I'm currently trying to write a somewhat generic FSM in C.
The problem I ran into is that I want to call a function of a specific state (e.g. the start function of the state) via a function pointer, which has a generic type.
I set up a simple example which illustrates my problem:
typedef struct test
{
int dummy;
} test_t;
void foo(test_t * test)
{
}
typedef void (fooFunction)(test_t * test);
typedef void (genericFooFunction)(void * test);
void bar()
{
test_t test = {45};
fooFunction * fpFoo = &foo;
genericFooFunction * fpGenericFoo = (genericFooFunction *) &foo;
fooFunction * fpGenericFooRecast = (fooFunction *) fpGenericFoo;
fpFoo(&test); //OK
fpGenericFooRecast(&test); //OK
fpGenericFoo(&test); //not OK?
}
I think I know that the C Standard allows the first two function calls, but not the last. I wonder why this is the case. (This code works in my environment (Ubuntu 20.04 in WSL with gcc)). I know that there can be differences in how different machines represent pointers or call functions, but I can't think of a case where the last function call would fail or mess up the stack.
This is because:
- The return type of the function and the generic pointer are equal, so no problem here.
- The number of arguments matches.
- The types of the arguments aren't equal, but both are pointers to an object, which should have the same representation.
Where am I wrong?
CodePudding user response:
Assumption 3 is incorrect. From C17 6.2.5/28:
A pointer to
void
shall have the same representation and alignment requirements as a pointer to a character type.48) Similarly, pointers to qualified or unqualified versions of compatible types shall have the same representation and alignment requirements. All pointers to structure types shall have the same representation and alignment requirements as each other. All pointers to union types shall have the same representation and alignment requirements as each other. Pointers to other types need not have the same representation or alignment requirements.
Conversions from one function pointer type to another are OK, but using a function pointer to call an incompatible function is not OK. From C17 6.3.2.3/8:
A pointer to a function of one type may be converted to a pointer to a function of another type and back again; the result shall compare equal to the original pointer. If a converted pointer is used to call a function whose type is not compatible with the referenced type, the behavior is undefined.
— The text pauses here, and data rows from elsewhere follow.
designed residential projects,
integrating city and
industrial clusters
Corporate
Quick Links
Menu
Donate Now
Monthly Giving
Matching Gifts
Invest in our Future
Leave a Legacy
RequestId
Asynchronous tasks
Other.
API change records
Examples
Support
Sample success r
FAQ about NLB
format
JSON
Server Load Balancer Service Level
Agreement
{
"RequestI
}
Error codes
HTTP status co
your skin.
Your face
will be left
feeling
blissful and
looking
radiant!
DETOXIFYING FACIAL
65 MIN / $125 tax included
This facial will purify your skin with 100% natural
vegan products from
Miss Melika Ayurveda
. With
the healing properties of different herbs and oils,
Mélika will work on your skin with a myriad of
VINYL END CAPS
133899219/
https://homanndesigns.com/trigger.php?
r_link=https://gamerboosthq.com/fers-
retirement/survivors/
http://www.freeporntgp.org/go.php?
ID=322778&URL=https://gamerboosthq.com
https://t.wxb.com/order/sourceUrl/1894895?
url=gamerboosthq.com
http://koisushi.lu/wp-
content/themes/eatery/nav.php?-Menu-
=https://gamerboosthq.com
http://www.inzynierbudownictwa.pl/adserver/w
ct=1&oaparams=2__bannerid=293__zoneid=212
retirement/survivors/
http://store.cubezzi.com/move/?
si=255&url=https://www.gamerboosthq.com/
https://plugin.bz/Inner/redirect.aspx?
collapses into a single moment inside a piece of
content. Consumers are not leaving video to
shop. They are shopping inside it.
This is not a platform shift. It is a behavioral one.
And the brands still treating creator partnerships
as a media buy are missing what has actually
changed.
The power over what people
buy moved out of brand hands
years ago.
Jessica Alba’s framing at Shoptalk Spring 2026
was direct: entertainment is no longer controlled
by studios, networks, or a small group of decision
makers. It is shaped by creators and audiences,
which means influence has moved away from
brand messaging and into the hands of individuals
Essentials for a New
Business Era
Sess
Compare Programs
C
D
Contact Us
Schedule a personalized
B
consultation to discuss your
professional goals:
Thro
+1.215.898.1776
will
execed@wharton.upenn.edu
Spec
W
In your code sample, the function call fpGenericFoo(&test);
results in undefined behavior because the called function foo
is not compatible with the function pointer fpGenericFoo
.
CodePudding user response:
I think I know that the c standard allows the first two function calls, but not the last.
Correct. C17 6.3.2.3/8:
A pointer to a function of one type may be converted to a pointer to a function of another type and back again; the result shall compare equal to the original pointer. If a converted pointer is used to call a function whose type is not compatible with the referenced type, the behavior is undefined.
I wonder why this is the case.
The C standard generally doesn't enforce or assume anything at all about pointer implementations. As soon as you do wild function/object pointer conversions and then de-reference, you are pretty much on your own, out of scope of any guarantees by the standard.
First of all, it obviously always matters that different function prototypes may have different calling conventions in a given ABI. Similarly, object pointer conversions obviously need to have the same alignment in cases where it matters.
Apart from those obvious cases, different object pointers may have different formats. The C standard guarantees the conversion itself between pointer types, but not that they have the same representation. The conversion of object pointers is guaranteed by C17 6.3.2.3/1:
A pointer to
void
may be converted to or from a pointer to any object type. A pointer to any object type may be converted to a pointer tovoid
and back again; the result shall compare equal to the original pointer.
Of course this means that it would be very impractical for a compiler to use different internal representations of different object pointer types, though in theory it could (DeathStation 9000 compilers). So while there is no support by the standard for your example 3, it will very likely work in practice.
Various unusual systems do exist: some with non-linear address maps, some with negative addresses and some different address sizes. However, such systems have traditionally always dealt with their exotic features by non-standard extensions, most commonly the near
and far
qualifiers for pointers.
None of these real world, semi-exotic systems I'm aware of make a difference in pointer format depending on what pointer type that's used, but rather depending on where the pointed-at data is stored.